Lately I was reading another excellent blog post from Peter Thomas where he was discussing different metaphors for IT projects. As Peter points out, it’s traditional to schedule IT projects is if they were standard real-world construction projects like building a skyscraper. Peter writes in his blog:
Building tends to follow a waterfall project plan (as do many IT projects). Of course there may be some iterations, even many of them, but the idea is that the project is made up of discrete base-level tasks whose duration can be estimated with a degree of accuracy. Examples of such a task might include writing a functional specification, developing a specific code module, or performing integration testing between two sub-systems. Adding up all the base-level tasks and the rates of the people involved gets you a cost estimate. Working out the dependencies between the base-level tasks gets you an overall duration estimate.
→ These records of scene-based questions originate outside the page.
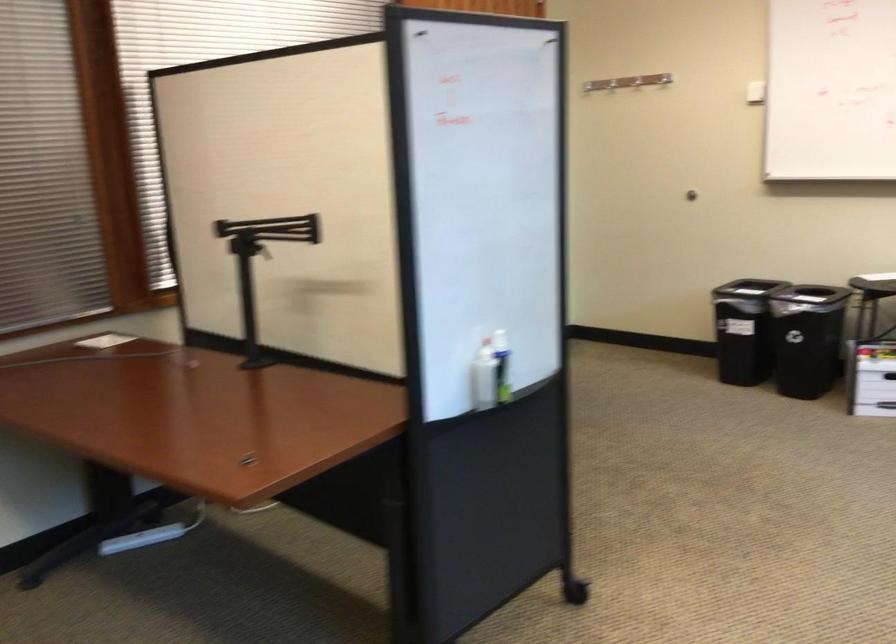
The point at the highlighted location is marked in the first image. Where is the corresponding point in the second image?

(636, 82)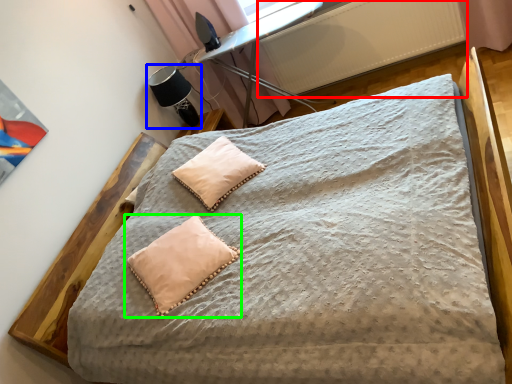
Question: Which object is positioned farthest from radiator (highlighted by a red box)? Select from table lamp (highlighted by a blue box) and pillow (highlighted by a green box).

Choices:
 (A) table lamp
 (B) pillow

Answer: (B)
Peter goes on to have some wise thoughts about why this model may not be appropriate for specific types of IT projects, but his description above got me thinking hard about an IT project management issue that I’ve had to grapple with during my career. The problem is that the kind of planned project work that Peter is discussing above is only one type of work that your IT staff is engaged in. Outside of the deliverables they’re responsible for in the project schedule, your IT workers also have routine recurring maintenance tasks that they must perform (monitoring logs, shuffling backup media, etc) as well as losing time to unplanned work and outages. To stretch our construction analogy to its limits, it’s as if you were trying to build a skyscraper with a construction crew that moonlighted as janitors in the neighboring building and were also on-call 24×7 as the local volunteer fire department. You were expecting the cement for the foundation to get poured on Thursday, but the crew was somewhere else putting out a fire and when they got done with that they had to polish the floors next door, so now your skyscraper project plan is slipping all over the place.
I’ve developed some strategies for dealing with these kinds of issues, but I don’t feel like I’ve discovered the “silver bullet” for creating predictability in my IT project schedules. Certainly one important factor is driving down the amount of unplanned work in your IT environment. Constant fire fighting is a recipe for failure in any IT organization, but how to fix this problem is a topic for another day. Another important strategy is to rotate your “on-call” position through the IT group so that only a fraction of your team is engaged in fire fighting activities at any given week. When a person is on-call, I normally mark their resources as “unavailable” on my project schedule just as if they were out of the office, and then resource leveling allows you to more accurately predict the date for deliverables that they’re responsible for.
Finally, I recognize that IT workers almost never have 100% of their time available to work on IT projects, and I set their project staffing levels accordingly. I may only be able to schedule 70% of Charlene’s time to project Whiz-Bang, because Charlene is our Backup Diva and loses 30% of her time on average to routine backup maintenance issues and/or being called in to resolve unplanned issues with the backup system. And notice the qualifier “on average” there– some weeks Charlene may get caught up in dealing with a critical outage with the backup system and not be able to make any progress on her Project Whiz-Bang deliverables. When weeks like this happen, you hope that Charlene’s deliverables aren’t on the critical path and that she can make up the time later in the project schedule– or you bring in other resources to pick up the slack.
Which brings me to another important piece of strategy I’ve picked up through the years: IT project slippage is inevitable, so you want to catch it as quickly as possible. The worst thing that can happen is that you get to the milestone date for a multi-week deliverable only to discover that work on this segment of the project hasn’t even commenced. This means you need to break your IT projects down into small deliverables that can be tracked individually and continuously. I’m uncomfortable unless the lowest-level detail in my project schedule has durations of a few days or less. Otherwise your project manager is almost guaranteed to be receiving some nasty surprises much too late to fix the problem.
These are some of the strategies I’ve come up with for managing IT projects, but I still admit to some large amount of trepidation when wrangling large IT efforts. I’m curious to hear if any of you reading this blog have useful strategies that you’ve developed for managing IT projects in your environment? Let’s discuss them in the comments!